● Try it: Pull out the stretch from the beginning of the data through the line containing "## Features", that line included, and reproduce each line unchanged.

Saved data entries:
#####

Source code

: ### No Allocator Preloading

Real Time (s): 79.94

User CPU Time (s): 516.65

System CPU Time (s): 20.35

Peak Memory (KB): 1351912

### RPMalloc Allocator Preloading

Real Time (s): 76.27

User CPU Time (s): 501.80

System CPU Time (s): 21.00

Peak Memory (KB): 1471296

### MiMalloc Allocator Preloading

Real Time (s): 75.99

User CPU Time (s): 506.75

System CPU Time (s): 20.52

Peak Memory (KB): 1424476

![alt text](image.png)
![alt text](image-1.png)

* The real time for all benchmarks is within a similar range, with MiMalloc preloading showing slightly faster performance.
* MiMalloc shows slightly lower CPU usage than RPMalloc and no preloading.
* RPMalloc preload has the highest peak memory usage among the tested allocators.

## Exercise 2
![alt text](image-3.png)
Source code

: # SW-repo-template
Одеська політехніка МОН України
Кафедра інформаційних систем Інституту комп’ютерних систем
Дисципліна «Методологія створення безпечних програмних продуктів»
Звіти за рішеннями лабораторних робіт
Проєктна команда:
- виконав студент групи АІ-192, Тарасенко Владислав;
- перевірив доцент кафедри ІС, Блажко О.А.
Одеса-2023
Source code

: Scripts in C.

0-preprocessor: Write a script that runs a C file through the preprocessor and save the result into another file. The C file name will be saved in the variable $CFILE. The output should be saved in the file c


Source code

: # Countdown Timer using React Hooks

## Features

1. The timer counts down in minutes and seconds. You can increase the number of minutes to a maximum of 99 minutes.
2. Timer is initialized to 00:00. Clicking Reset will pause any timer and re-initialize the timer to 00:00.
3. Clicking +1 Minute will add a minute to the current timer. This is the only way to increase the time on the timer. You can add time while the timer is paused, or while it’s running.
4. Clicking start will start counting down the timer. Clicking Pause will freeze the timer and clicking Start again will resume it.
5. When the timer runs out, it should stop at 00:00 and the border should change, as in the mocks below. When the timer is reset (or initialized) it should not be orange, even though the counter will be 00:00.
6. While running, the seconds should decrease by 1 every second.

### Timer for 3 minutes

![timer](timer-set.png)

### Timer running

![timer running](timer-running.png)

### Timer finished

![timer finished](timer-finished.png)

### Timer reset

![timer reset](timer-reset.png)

#####

● Answer box:
Source code

: ### No Allocator Preloading

Real Time (s): 79.94

User CPU Time (s): 516.65

System CPU Time (s): 20.35

Peak Memory (KB): 1351912

### RPMalloc Allocator Preloading

Real Time (s): 76.27

User CPU Time (s): 501.80

System CPU Time (s): 21.00

Peak Memory (KB): 1471296

### MiMalloc Allocator Preloading

Real Time (s): 75.99

User CPU Time (s): 506.75

System CPU Time (s): 20.52

Peak Memory (KB): 1424476

![alt text](image.png)
![alt text](image-1.png)

* The real time for all benchmarks is within a similar range, with MiMalloc preloading showing slightly faster performance.
* MiMalloc shows slightly lower CPU usage than RPMalloc and no preloading.
* RPMalloc preload has the highest peak memory usage among the tested allocators.

## Exercise 2
![alt text](image-3.png)
Source code

: # SW-repo-template
Одеська політехніка МОН України
Кафедра інформаційних систем Інституту комп’ютерних систем
Дисципліна «Методологія створення безпечних програмних продуктів»
Звіти за рішеннями лабораторних робіт
Проєктна команда:
- виконав студент групи АІ-192, Тарасенко Владислав;
- перевірив доцент кафедри ІС, Блажко О.А.
Одеса-2023
Source code

: Scripts in C.

0-preprocessor: Write a script that runs a C file through the preprocessor and save the result into another file. The C file name will be saved in the variable $CFILE. The output should be saved in the file c


Source code

: # Countdown Timer using React Hooks

## Features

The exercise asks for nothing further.